Although Weissgerber discourages the use of bar graphs, she also emphasizes that they’re not evil. “If you’re showing counts or proportions, that’s what a bar graph is designed for, and you should definitely use it,” she says. “When we say don’t use bar graphs, it’s for continuous data—something such as age or heart rate that has a range of values and a distribution that’s hard to represent in the bar graph shape.”
Weissgerber hopes that when scientists address problems with data visualization, the experience will encourage them to think about other statistical issues.
“A lot of people are uncomfortable with talking about statistical issues. Some of them never had statistics training at all; others had statistics training that wasn’t designed for them,” she says. When Weissgerber showed her statistician colleagues what she was learning about the ways people were using statistics, “they both said, ‘I would have designed courses completely differently if I’d known these were the types of sample sizes people were using and the type of questions they were asking.’ ” What works for epidemiologists, who work with large data sets, doesn’t work for basic biomedical scientists.
Weissgerber and her colleagues are providing tools to help improve data visualization for studies with small sample sizes. They already have a free web-based tool for generating line graphs (PLOS Biol. 2016, DOI: 10.1371/journal.pbio.1002484), which is available at statistika.mfub.bg.ac.rs/interactive-linegraph. Weissgerber expects to publish something similar for dot plots soon. The team advocates using interactive data sets and graphics.

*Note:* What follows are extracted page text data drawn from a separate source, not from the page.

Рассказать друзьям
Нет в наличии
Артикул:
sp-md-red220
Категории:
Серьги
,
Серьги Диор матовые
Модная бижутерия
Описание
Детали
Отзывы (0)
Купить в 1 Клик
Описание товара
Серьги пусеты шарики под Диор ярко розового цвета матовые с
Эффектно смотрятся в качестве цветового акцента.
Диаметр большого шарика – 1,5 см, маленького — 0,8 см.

“There are limits to what you can present in a static graph,” she says. “As soon as your data set gets a little larger, a little more complex, you end up with a lot of crossing lines, and it’s just a huge mess.”
With interactive graphics, for instance, if people are reading a journal article, they can turn to the supplementary information and plot the things they most want to see from the data set. Such data treatments can help tease apart overlapping groups and differences in response patterns.
But no matter how data are represented, the most important thing is transparency, Weissgerber says. “As scientists, we need to be able to critically evaluate the work of others. Bar graphs stop us from doing that because they conceal the underlying data.”